Is this a known question about the expression of a function on $\Bbb R^2$ as an infinite sum of products?

In "Representation of functions of two variables as sums of rectangular functions, I", Roy O. Davies shows that under the continuum hypothesis every function has a representation of this form.

More precisely, he shows that we can get a representation with the additional property that for all $x,y$, the sum has only finitely many non-zero terms. Conversely, he proves that if there is a representation with this additional property for $(x,y) \mapsto e^{xy}$, then the continuum hypothesis holds.

In his survey Set Theoretic Real Analysis(p. 18), Krzysztof Ciesielski mentions this problem (and a lot of interesting similar results), it seems that it is open whether or not the continuum hypothesis is equivalent to the existence of weak representations.

At least, assuming sufficient large cardinals, it's consistent that there is a function without any such representation.

Note that any function of the form $\sum_{n=1}^\infty g_n(x) h_n(y)$ is measurable with respect to the product $\sigma$-algebra $\mathcal{P}(\mathbb{R}) \otimes \mathcal{P}(\mathbb{R})$. However, as explained in product of power sets, assuming large cardinals, it's consistent that $\mathcal{P}(\mathbb{R}) \otimes \mathcal{P}(\mathbb{R}) \ne \mathcal{P}(\mathbb{R}^2)$. If that's so, then if $A \in \mathcal{P}(\mathbb{R}^2) \setminus (\mathcal{P}(\mathbb{R}) \otimes \mathcal{P}(\mathbb{R}))$, the function $f(x,y) = 1_A(x,y)$ has no representation as a sum of products.

This may be huge overkill, and there could still be an easy ZFC counterexample, but at least it suggests that people can stop looking for a ZFC proof that every function has a sum-of-products representation.

Under the continuum hypothesis (or various other axioms, e.g. MA), on the other hand, we actually do have $\mathcal{P}(\mathbb{R}) \otimes \mathcal{P}(\mathbb{R}) = \mathcal{P}(\mathbb{R}^2)$. Together with the multiplicative system theorem (or functional monotone class theorem or similar), that would imply something close to the opposite answer: there is no nontrivial vector subspace of functions on $\mathbb{R}^2$ that contains all the products $g(x) h(y)$ and is closed under pointwise convergence. (Roughly speaking, you should allow not only pointwise limits of sums of products, but limits of limits of limits of ..., iterated up to $\omega_1$-many times.)

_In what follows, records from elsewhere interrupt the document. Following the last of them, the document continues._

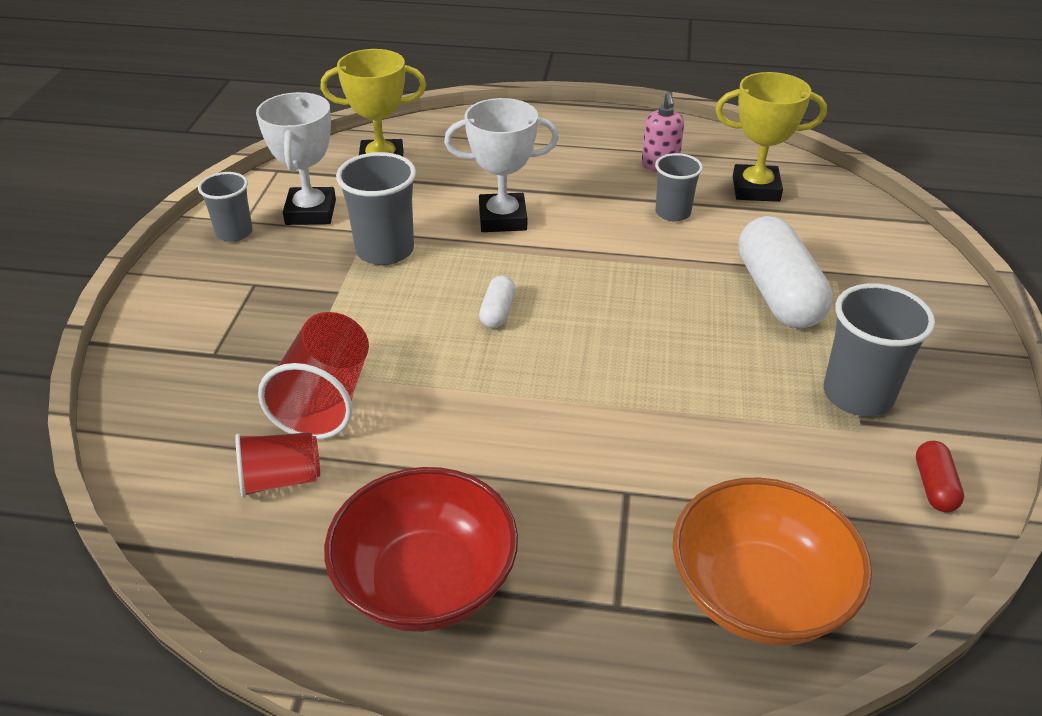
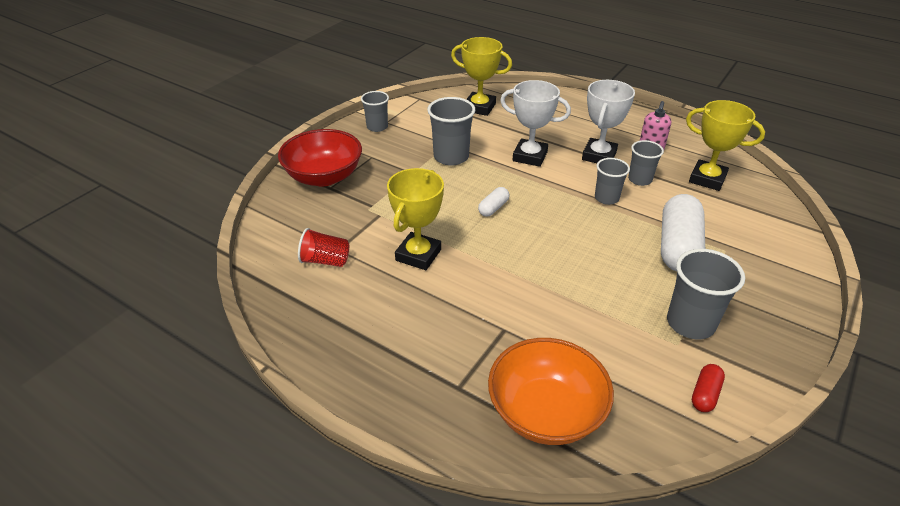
camera: 25 degrees right, 0 degrees up
white trophy [256,92,336,225] -> white trophy moved to [582,80,635,163]
red cup [258,312,369,440] -> none
red bowl [324,467,518,632] -> red bowl moved to [278,129,362,187]
none -> yellow trophy [387,168,444,270]
none -> grey cup [595,158,630,205]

This is not meant as an answer, but as a too-long-for-comment response to a comment.

I claim that $f(x, y) = \begin{cases} 1 & x = y \\ 0 & \text{else} \end{cases}$ can be represented in this form.

Consider the Cantor set $\mathcal{C}$ as the space of all (one-way infinite) bitstrings. Let $a: \mathbb{R} \rightarrow \mathcal{C}$ be any bijection. Let $q_i$ be an enumeration of finite bit-strings (e.g., $q_0$ is the blank string, $q_1 = \text{"0"}$, $q_2 = \text{"1"}$, $q_3 = \text{"00"}$, …). Then let $g_1 = h_1 \equiv 1$; let $g_{2i}(x) = \begin{cases} 1 & \text{$a(x)$ starts with $q_i+\text{"0"}$} \\ 0 & \text{else,} \end{cases}$ $h_{2i}(y) = \begin{cases} -1 & \text{$a(y)$ starts with $q_i+\text{"1"}$} \\ 0 & \text{else,} \end{cases}$ $g_{2i+1} = h_{2i}$, and $h_{2i+1} = g_{2i}$ (where the "+" denotes concatenation of strings, e.g. $"101" + "0" = "1010"$).

If $x = y$, then only $g_1$, $h_1$ affect the sum, so the sum is $1$. If $x \ne y$, then there is a unique longest bitstring that both $a(x)$, $a(y)$ start with; then either $g_{2i} h_{2i}$ or $g_{2i+1} h_{2i+1}$ will "cancel" the $+1$ of $g_1 h_1$. The other $g_j h_j$ will be $0$ at $(x, y)$, so the total will be $0$. Therefore, the sum is $1$ on the diagonal, and $0$ elsewhere.